I wouldn’t call myself a grammar nazi.
I wouldn’t do so, first of all, because I think “grammar nazi” has become synonymous with “homophone nazi.” And the whole world has gotten a little homophone-happy in the last couple years.
It’s like everyone on the internet learned the difference between your and you’re on the same day, and after that “grammar nazi-ism” became something of a viral trend. My Facebook newsfeed is flooded with memes about ‘then & than,’ or ‘there, their, & they’re,’ or ‘effect & affect.’
This wouldn’t bother me, except that homophones represent such a tiny portion of the grammar mistakes made on the internet daily… and simultaneously, about 90% of “grammar nazi” corrections.
It’s like once people became acclimated with this one itty bitty rule, they hoisted themselves up onto a pedestal and started smirking down at the rest of the world… meanwhile littering all their posts with split infinitives, dangling modifiers, and improperly-used subjunctives.
For this reason, one of my biggest grammar pet peeves is people using “I” …when “me” is actually correct (“Here’s a picture of John and I at the beach!”), since it seems to me the truest form of blind conceit.
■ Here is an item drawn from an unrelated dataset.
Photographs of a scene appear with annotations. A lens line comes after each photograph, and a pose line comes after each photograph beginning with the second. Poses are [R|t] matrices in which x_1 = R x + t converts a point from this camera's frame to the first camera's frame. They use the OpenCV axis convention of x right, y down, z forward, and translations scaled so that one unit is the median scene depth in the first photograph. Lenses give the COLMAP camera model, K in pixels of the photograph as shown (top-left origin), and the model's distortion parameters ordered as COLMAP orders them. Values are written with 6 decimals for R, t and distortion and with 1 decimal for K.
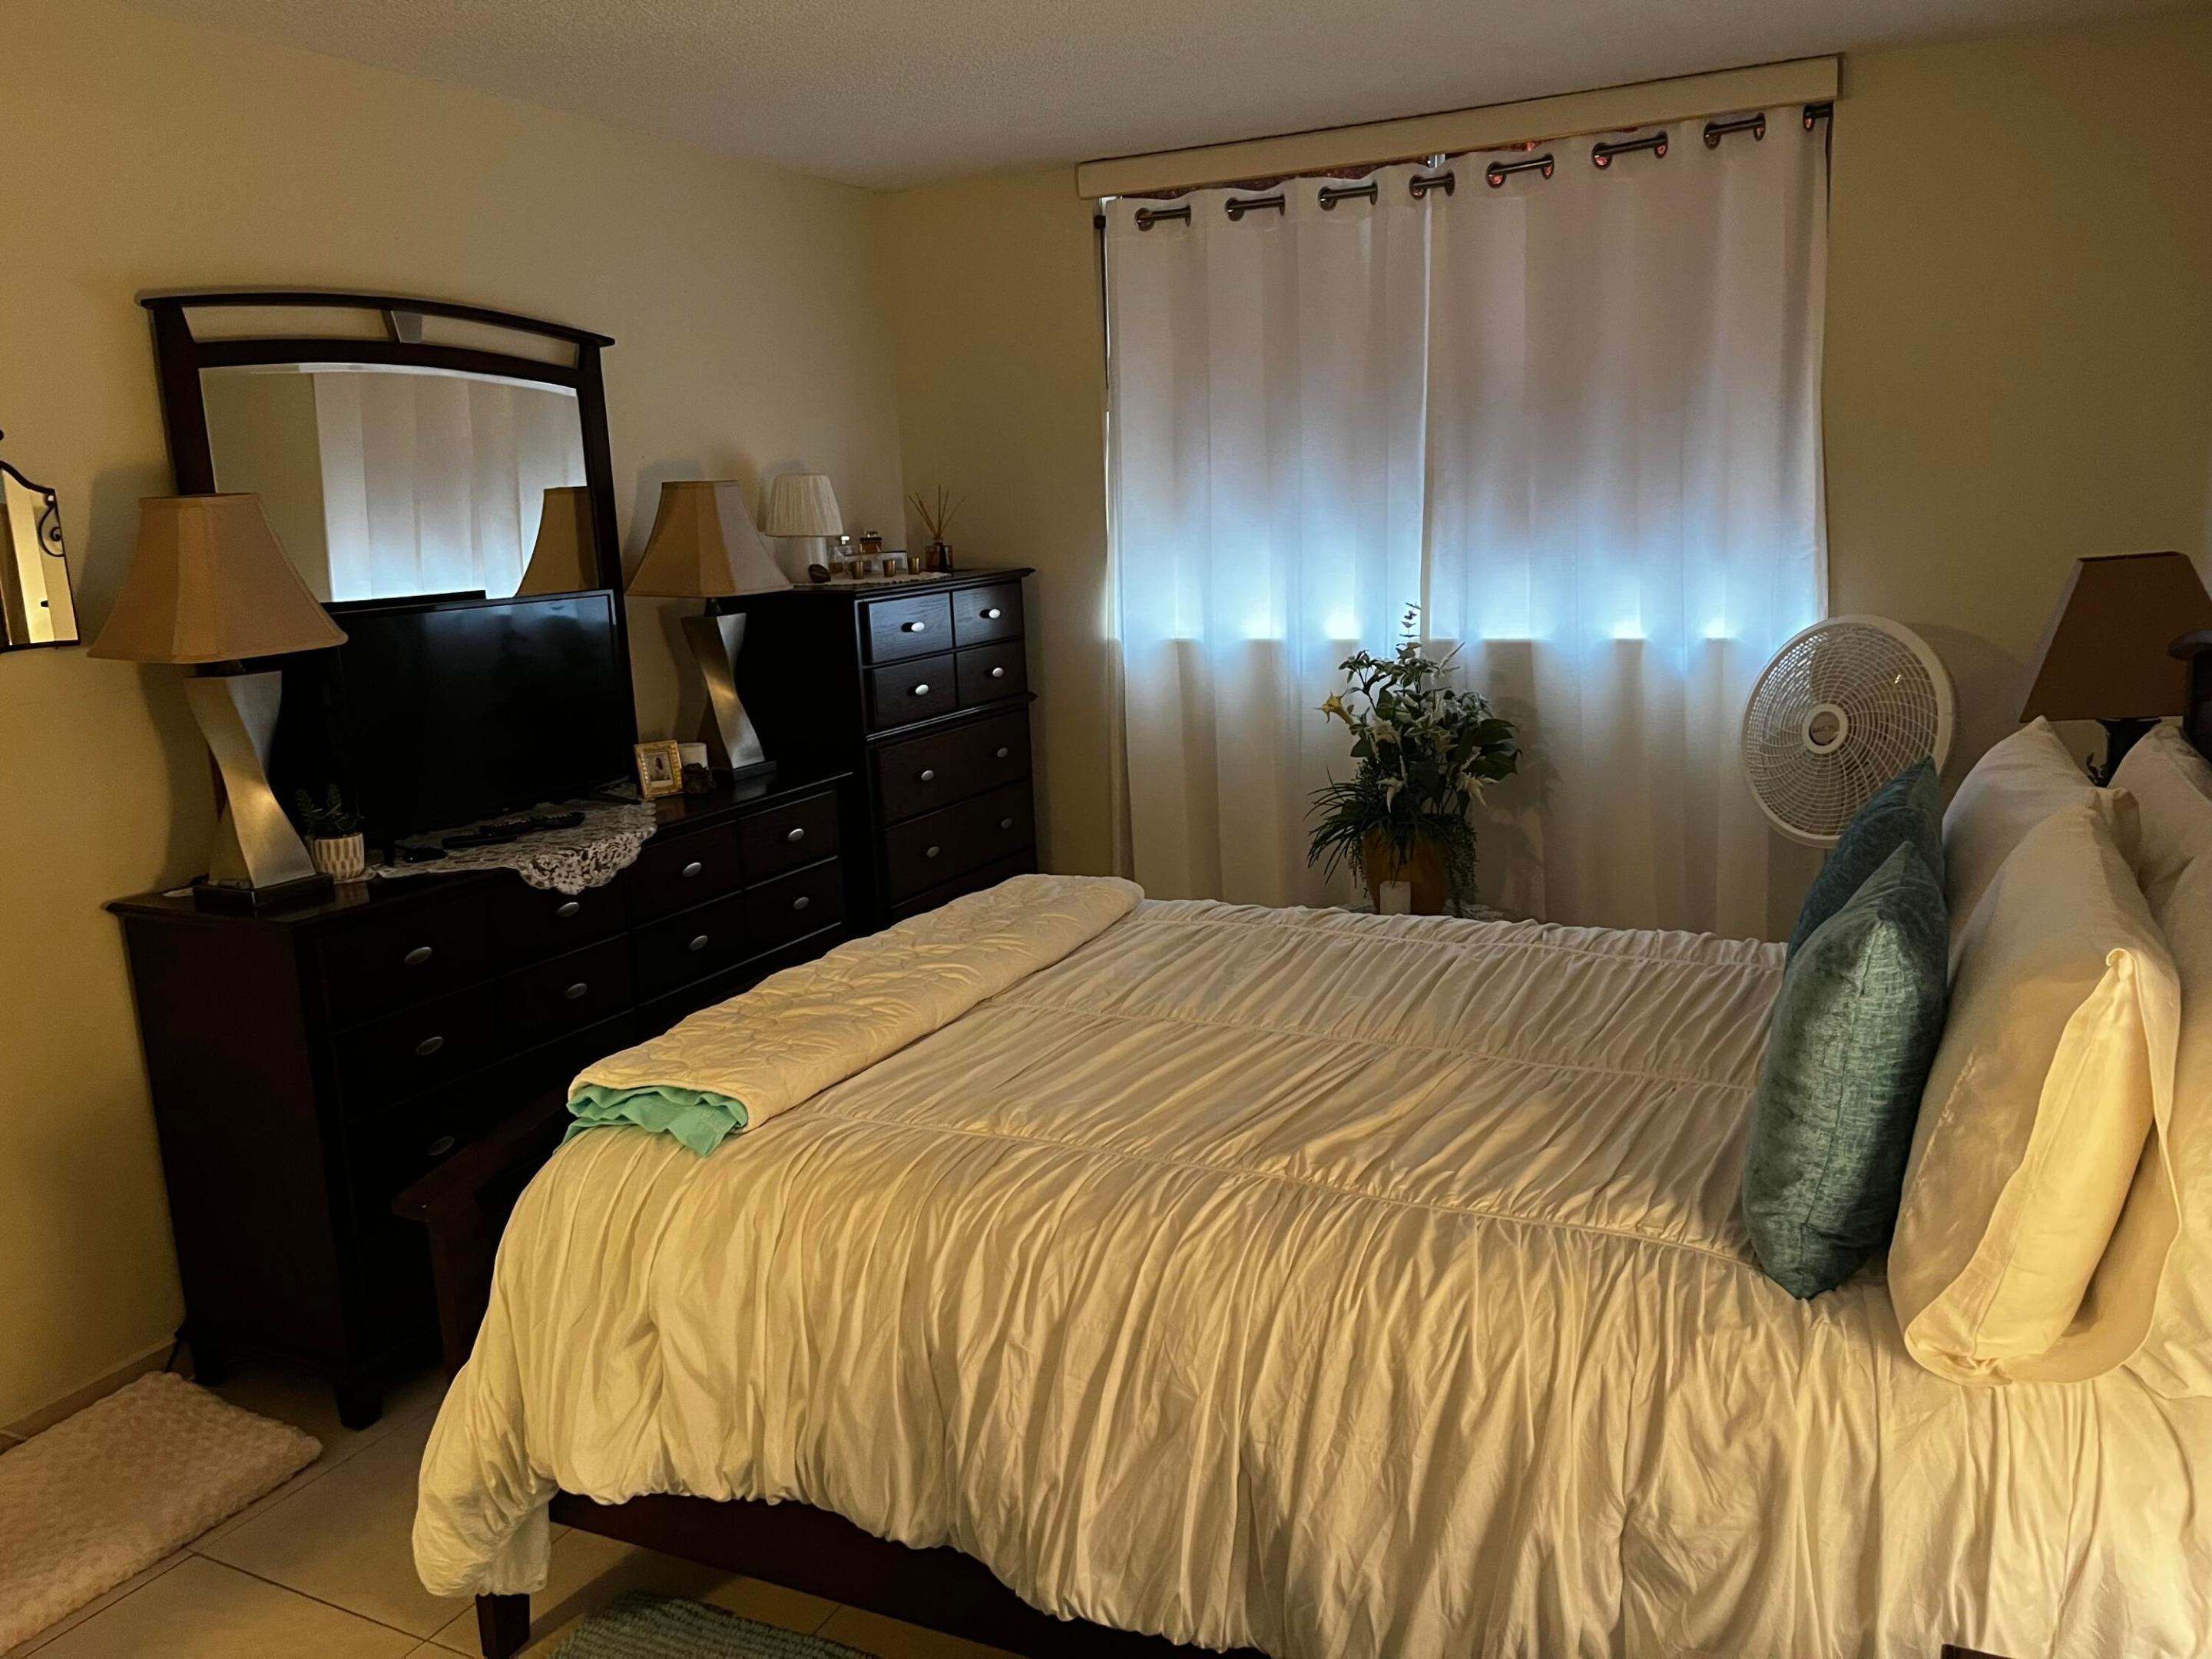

I can only assume that this person got corrected one too many times, and just began to phase the word “me” out of their vocabulary entirely. When they succeeded, they likely congratulated themselves on their achievement, became a self-appointed “grammar nazi,” and began posting shaming memes. (Which, as a rule, I’m pretty much against altogether.)
Just for kicks, here are my other top three:
- Your guys’
- It begs the question
Still, I can’t exactly hold it against anybody. Especially since errors like this exist in language we see more often:
- Honey, I shrunk the kids (either ‘have shrunk’ or ‘shrank’)
- All men are created equal (equally)
- Ten items or less (fewer)
And obviously, nobody’s perfect. Even just in the paragraph above, I used “they” with a singular antecedent, as a lazy form of gender neutrality.
Basically, all I’m saying is this: if you’re going to use an expression like “grammar nazi,” comparing yourself to a fascist national ideology justifying racial hierarchy and social darwinism…
You better be a damn good grammar representative.